Mr. Carr attended the University of North Carolina.  His student days were interrupted by service as a private in the Confederate army, serving with the Third North Carolina Cavalry.  Later in life, he was known as “General Carr.” Carr also supported white supremacy and the Ku Klux Klan.

In 1923, UNC bestowed an honorary degree upon Julian Carr.

How nice.

After the war, Carr became a partner in a tobacco manufacturing firm which is known worldwide by its recognizable Bull Durham trademark. Carr became one of the state’s wealthiest individuals, engaging in banking (Durham’s First National Bank), the railroad, public utilities (Electric Lighting Company), and newspaper endeavors.

Carr was nominated for Vice President of the United States by delegates from North Carolina at the 1900 Democrat National Convention, at which he gave a speech.

I’m sure those democrats new nothing of his racist past when they not only accepted him in the democrat party, BUT WAS THEIR VICE-PRESIDENTIAL NOMINEE!!!

Julian Carr also played an essential role in bolstering white supremacy in North Carolina during the era of Jim Crow.  He publicly endorsed the Ku Klux Klan, argued that African Americans should not be allowed to vote, and helped promote racial unrest and turmoil.  Carr helped promote racial strife through his influence in the media, particularly the Raleigh News & Observer, and celebrated the Wilmington Massacre of 1898 where at least 60 black North Carolinians were murdered.  In numerous speeches, he suggested that African Americans were better-off enslaved and celebrated violence, even lynchings, against black citizens.

At the dedication of the Silent Sam monument to the Confederacy on the UNC-Chapel Hill campus, Carr bragged of personally horse-whipping an African American woman “until her skirts hung in shreds” because, according to him, she “publicly insulted and maligned a Southern lady” and stated that he found this act a “pleasing duty.

So there we have a look into the wonderful life of Julian Carr.  But wait, there’s more!

Julian Carr was also instrumental in the founding of Duke University (where the history building on East Campus is named after him).

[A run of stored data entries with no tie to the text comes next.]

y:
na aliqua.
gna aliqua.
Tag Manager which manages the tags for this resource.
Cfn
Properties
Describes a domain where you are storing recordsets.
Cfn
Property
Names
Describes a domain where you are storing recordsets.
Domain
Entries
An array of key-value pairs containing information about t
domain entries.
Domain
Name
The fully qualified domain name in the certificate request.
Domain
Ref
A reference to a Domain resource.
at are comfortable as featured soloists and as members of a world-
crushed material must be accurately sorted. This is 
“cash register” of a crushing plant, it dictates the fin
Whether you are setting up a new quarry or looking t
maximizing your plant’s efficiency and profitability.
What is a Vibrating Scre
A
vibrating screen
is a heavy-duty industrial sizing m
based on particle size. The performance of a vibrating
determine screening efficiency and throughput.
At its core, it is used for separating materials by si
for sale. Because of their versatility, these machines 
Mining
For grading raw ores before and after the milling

As a small college called Trinity College struggled to survive after the war.  Julian Carr was crucial to its survival.  Carr’s name first appears in college records signing a note to forestall foreclosure on a mortgage due in 1880.  Carr was elected a trustee of Trinity College in 1883, and over the course of the decade acted as benefactor and administrator of the struggling institution that was eventually renamed Duke University.  He engineered the selection of John F. Crowell as the institution’s new president, and along with Washington Duke won support to remove the school from its rural setting to Durham.  The move was made possible by Carr’s gift of 62 acres of land for the site.

Here’s my comment to the students, faculty and alumni who have called these statues racist images:  From what I have learned, The University of North Carolina as well as Duke University have “racist heritages” and are racist in historical nature and origin, and in their entireties are racist images to me.  Perhaps we should consider tearing these universities down completely?  Why stop with some poor little statue?

So, in summary, we have students, faculty and alumni who have chosen to attend a college with a “racist heritage,” but who now are protesting against and defiling statues that they (the people who have chosen to associate themselves with an institution with a “racist heritage) deem to be racist on the grounds of their racist university.

Does the hypocrisy of the liberal mind know no bounds?

Sadly, the answer begins with an “n” and ends with an “o.”

In the meantime, the rest of us will be forced to put up with liberal foolishness until all of the confederate statues are torn down, I suppose.  There are orderly and lawful ways to have statues removed, but the true fascists are not interested in order or the law or the truth.